Dating drafts is challenging and sometimes impossible. Bishop famously began poems and set them aside for years. "The Moose," we know, had its origins in a bus trip the poet took in 1946, and she continued to work on the poem after reading it in June 1972 at the Phi Beta Kappa ceremony at Harvard. Every trip to Vassar yields new insights about the material presented here. Bishop's prose account of a newsreel she watched in September 1954-see "Suicide of a (Moderate) Dictator," in the appendix-also contains reference to a poem, "Dicky and Sister," which she continued to work on in a notebook from the 1970s, the draft of which appears here, on page 170.

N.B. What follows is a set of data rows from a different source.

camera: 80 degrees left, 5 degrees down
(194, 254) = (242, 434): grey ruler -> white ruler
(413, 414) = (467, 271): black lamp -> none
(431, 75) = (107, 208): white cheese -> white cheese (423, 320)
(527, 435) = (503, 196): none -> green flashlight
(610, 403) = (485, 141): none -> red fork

The two Key West notebooks of the thirties and forties are numbered. It's clear that Bishop did not fill one notebook before beginning the other-both have entries from the late forties-and yet because of references to historical events, to a change of residence, or to travels that have been documented elsewhere, in letters or other writing, it appears that she used the one identified as 75.4a and b mostly in the earlier period, from the mid-thirties through the early forties, and the second, identified as 75.3a and b, from the mid-forties up through 1947. The notebook page numbers provide a rare if far from foolproof framework, and the drafts in Section III are sequenced accordingly, with a clutch of poems written around 1942 placed between the drafts in the first and second notebooks. In the notes section, I quote the source material that dates these poems positioned between the first and second notebooks to 1942 or thereabouts, but there was considerable guesswork involved.

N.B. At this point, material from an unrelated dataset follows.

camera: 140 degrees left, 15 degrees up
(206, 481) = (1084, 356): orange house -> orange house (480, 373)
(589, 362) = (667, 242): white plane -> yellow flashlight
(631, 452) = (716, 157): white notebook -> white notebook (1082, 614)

A number of drafts from the Key West notebooks are accompanied by the notation "Bone Key" or "Key of Bone," which Bishop evidently contemplated as a title for either a sequence or a collection of poems about Key West. A notebook page with lines from the draft "After the Rain" indicates some of her thinking:

"one of the children thinks-

 

Bone Key

Key West, Largo Hueso, Key of Bone.
& sees a key like one to the front door
made of white bone. The island is
the white coral bone key to
the sea,
the depths of the gulf-

More evocative description of Key West follows, some of it again from "After the Rain":
(The kites are flown;
the puddles are gone.)

The palm trees will make their entrance
into the evening sky. The water-tower
is silvered with metallic paint,
moon on stilts.
The moon-flower wilts.

The drafts earmarked for "Bone Key" include " 'From the shallow night-long graves ...,'" "The Street by the Cemetery," "Florida Deserta," "Edgar Allan Poe & The Juke-Box," and "After the Rain," which she continued working on after she moved to Brazil, writing to her editor at Houghton Mifflin in September 1953 that she intended to include it in her second collection.

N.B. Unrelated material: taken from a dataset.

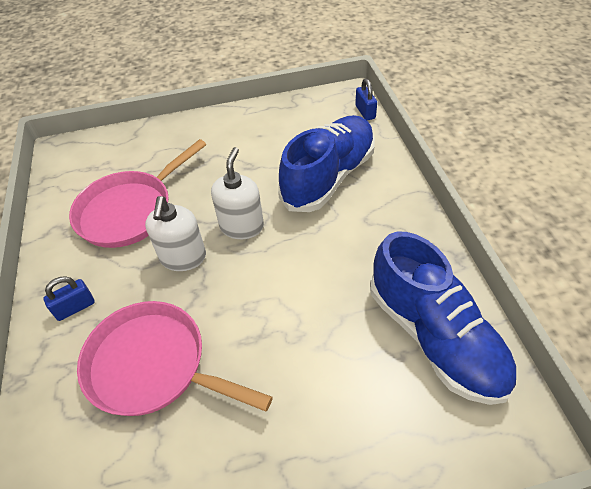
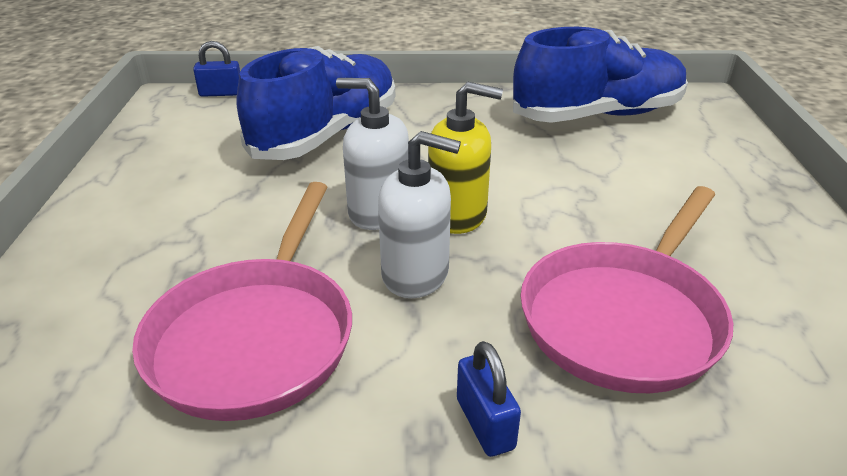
camera: 80 degrees left, 15 degrees down
(130, 210) = (256, 337): pink pan -> pink pan turned 45 degrees clockwise
(247, 265) = (458, 215): none -> yellow soap dispenser
(329, 177) = (327, 134): blue shoe -> blue shoe turned 75 degrees clockwise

To order drafts in subsequent sections, I've depended on the dates Bishop gave them or that Vassar affixed to them, on the testimony of Bishop's friends, on references provided in her letters and journals, on the conjectures of established scholars to whom I'm greatly indebted, and on my own sense of chronology derived from an immersion in Bishop's papers for many years. But it must be explicitly stated that the ordering of this material is in no manner definitive.

In transcribing the poems, I sought to present the most coherent, intact drafts, and I've indicated in the notes whether a draft is singular or one of several extant. Facsimile representation seemed the best way to reflect the state of some of the drafts (and the challenge of transcription) as well as the most exciting way to present them. (The note on the text which follows provides a more detailed description of sequencing, transcription, and other editorial decisions.)

Much, if not all, of the material assembled here has been quoted in the many excellent books on Bishop's poetry published in the years since her papers were graciously made available for study by her literary executor, Alice Methfessel. It's my hope that this book will provide an adventure for readers who love the established canon, enabling them to hear echoes and make connections based on their own intuitions and close reading of both the finished and the unfinished poems.